The body's own peptides are very attractive as bioactive substances because, when optimised synthetically, they can potentially be applied to new indications. Thirty to fifty bioactive peptide compounds have already been identified in the first phase of the CRC. In the next phase, which is about to begin, one of the aims is to biochemically characterise these peptides in detail, synthesise them and ultimately optimise them pharmacologically to make them suitable for possible therapies. For this purpose, endogenous peptides usually have to be made more stable or more available to make them interesting for therapeutic or diagnostic applications. Numerous variants of an original peptide are often produced for this purpose. "This gives you some to several hundred variants that you can test to find out which properties make the peptide better," the researcher explains.

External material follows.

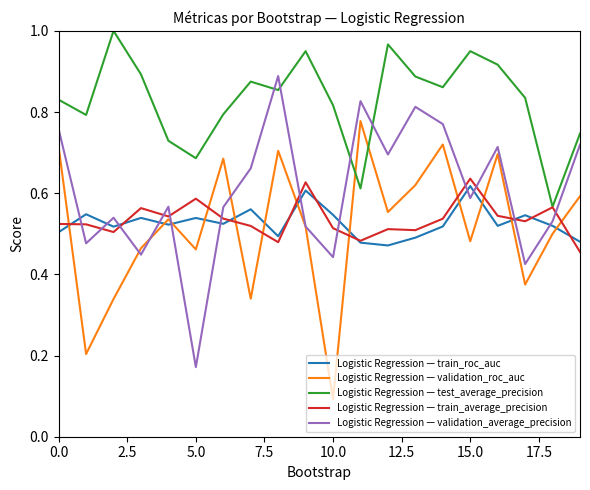

True or false: Logistic Regression — train_roc_auc and Logistic Regression — test_average_precision cross at least once.

False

One option to prevent degradation of the peptides by enzymes is to incorporate the more stable, mirror-inverted D amino acid variant instead of the L amino acid. Likewise, lipidation can be carried out by adding fatty acids and methylation can be used to protect the amide groups. Nanotransport systems made of silica particles are also being tested to see if one can protect the peptides and deliver them specifically to their target tissue. "In some cases, we have already successfully increased the activity of endogenous peptides by a factor of 100 to 1,000," Kirchhoff says, clearly enthusiastic about what has been achieved.